Anno VIII - Numero 38 - Novembre 2002

I film del mese


FEMME FATALE

CAST TECNICO ARTISTICO

Sceneggiatura e Regia: Brian De Palma
Fotografia: Thierry Arbogast
Scenografia:
Anne Pritchard
Costumi
: Olivier Beriot
Musica
: Ryuchi Sakamoto
Montaggio
: Bill Pankow
Prodotto da
: Tarak Ben Ammar, Marina Gefter
(Francia, 2002)

Durata
: 112’
Distribuzione cinematografica
: Medusa

PERSONAGGI E INTERPRETI

Laura/Lily: Rebecca Romijn-Stamos
Nicolas Bardo: Antonio Banderas
Watts: Peter Coyote
Black Tie: Eriq Ebouaney
Racine: Edouard Montoute

In Francia, durante il Festival di Cannes, un piccolo gruppo di malviventi mette in atto il suo piano per rubare un prezioso abito di gioielli, indossato dalla compagna di un famoso regista. Tra di loro c’e Laura Ash, avvenente ladra che inganna i suoi compari e fugge via, in America, con tutta la refurtiva. Assunta l’identità di una donna a cui assomiglia sin nei minimi particolari, Laura diventa moglie di un diplomatico a causa del cui lavoro, dopo sette anni, è costretta a rimettere piede sul territorio francese. Tenta di mantenere l’anonimato, ma Nicolas, un paparazzo in cerca di facili guadagni, riesce a scattarle una foto, mettendo a repentaglio la sua sopravvivenza. Da questo incidente, la sua vita ripiomberà nel caos e la obbligherà a nascondersi come una preda, inseguita da quegli uomini che non hanno dimenticato.

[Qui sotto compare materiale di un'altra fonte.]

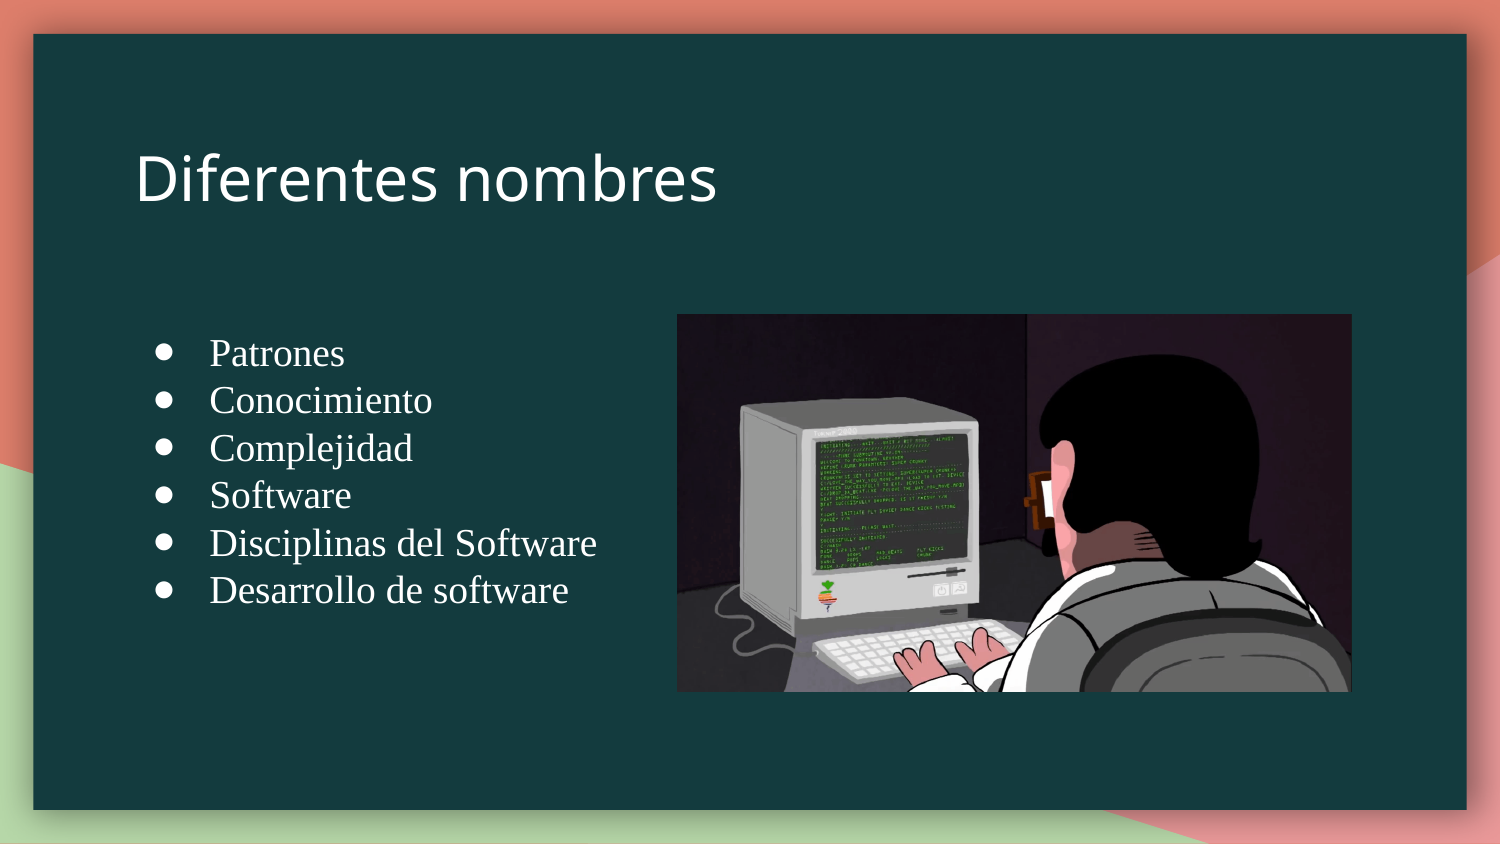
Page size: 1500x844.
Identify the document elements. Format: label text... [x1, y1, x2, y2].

title Diferentes nombres [134, 138, 1366, 296]
list Patrones Conocimiento Complejidad Software Disciplinas del Software Desarrollo de software [134, 326, 1366, 729]
picture [677, 314, 1352, 692]
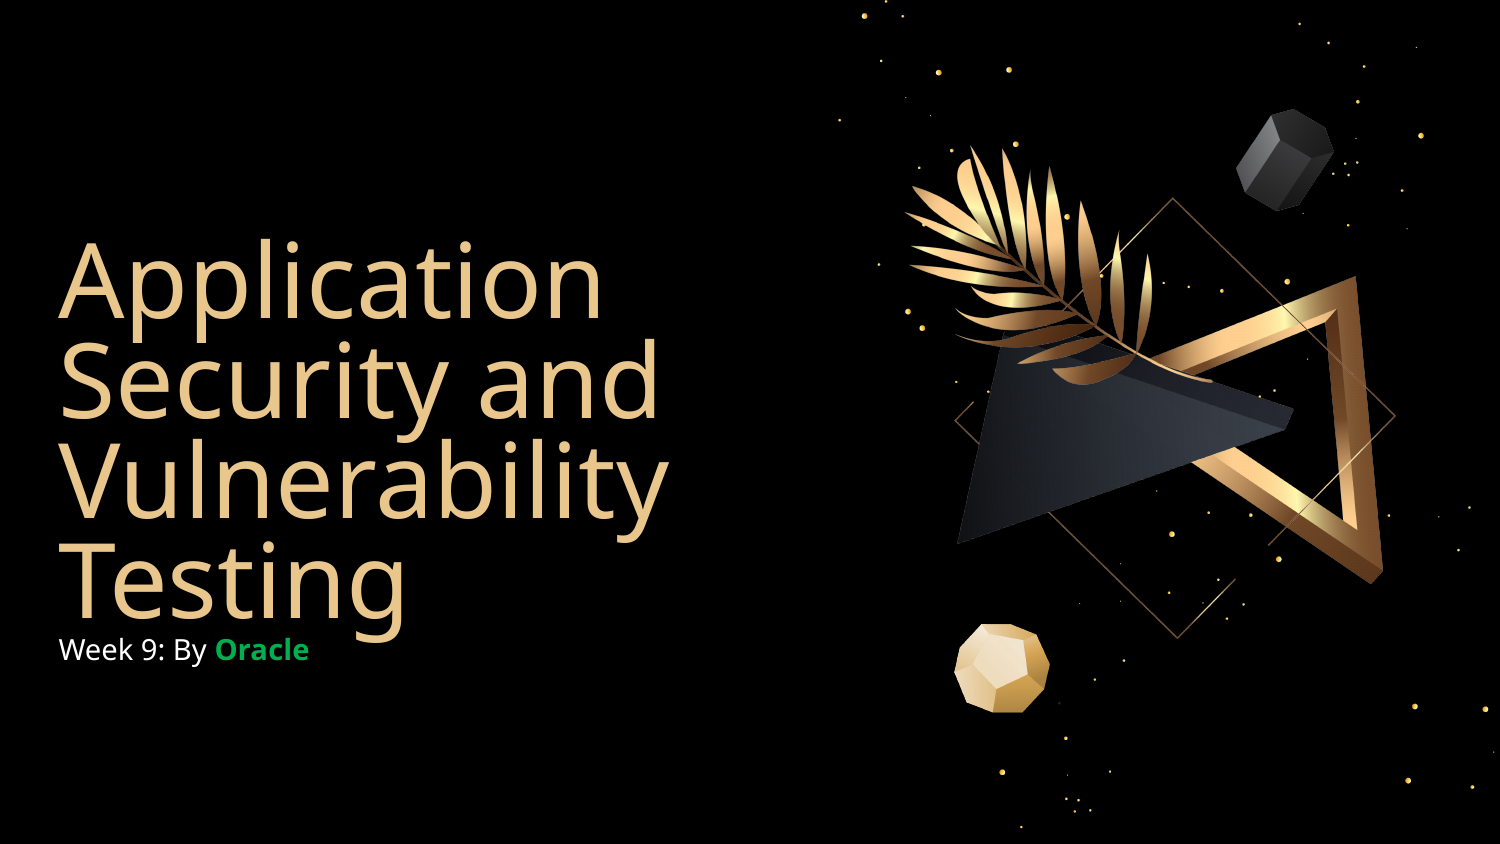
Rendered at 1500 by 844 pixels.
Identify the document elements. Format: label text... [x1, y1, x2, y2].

picture [837, 0, 1500, 844]
title Application Security and Vulnerability Testing Week 9: By Oracle [43, 223, 943, 636]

Brian De Palma è il regista che più di ogni altro, negli ultimi trent’anni, ha concentrato i propri sforzi nella ricerca formale. Se sovente alle sue trame può essere imputata una trasparente sterilità narrativa, al contrario, è impossibile non riconoscere al suo percorso una rigida dedizione alle funzioni prioritarie della sintassi cinematografica. Il suo è cinema che nasce dalla manipolazione dello sguardo, dall’applicazione di dottrine raccolte lungo un’attenta analisi teoretica, che ha attinto sino in fondo all’iter estetico di un'arte. Come molti suoi thriller, da “Blow out” a “Omicidio a luci rosse”, anche Femme fatale rivela un impianto citazionistico entro cui De Palma disfà e ricompone, forse abusandone, un complesso sistema di soluzioni hitcockiane, cercando di esse un’esegesi esasperata: ne ottiene una piena gestione dello spazio filmico, descritto funzionalmente dall’ampio vocabolario dei suoi piani sequenza e delle sue soggettive, oltre che da un ponderato controllo sulle risorse linguistiche del montaggio.

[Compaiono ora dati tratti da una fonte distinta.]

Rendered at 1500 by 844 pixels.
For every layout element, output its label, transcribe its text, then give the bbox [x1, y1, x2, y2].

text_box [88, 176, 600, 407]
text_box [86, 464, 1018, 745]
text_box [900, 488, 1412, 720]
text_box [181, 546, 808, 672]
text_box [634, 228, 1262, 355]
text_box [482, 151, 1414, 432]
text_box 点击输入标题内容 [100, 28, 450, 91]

Purtroppo, posta la rappresentazione al centro della sua arte, dissolto nel manierismo De Palma dimentica spesso di dedicare attenzione alle carenze dell’intreccio narrativo, ove il film inizia a far vacillare la propria struttura fino a consumarla. Vittime anch’essi di questa subordinazione, gli attori sono dettagli di una messinscena che, tradendo un peculiare assunto del noir a cui “Femme fatale” fa dichiaratamente riferimento (si apre, d’altronde, proiettando l’epilogo de “La fiamma del peccato”), li assorbe senza curarsi troppo di loro, come elementi della composizione a volte ridestati, altre volte lasciati ai margini.  Si ha l’impressione che il regista applichi il suo metodo con rigore cieco, avvicinando il sospetto che, in assenza di una solida sceneggiatura, il suo confronto con i generi perda di vista il determinante: procedere alla conclusione mettendo a fuoco l’obiettivo.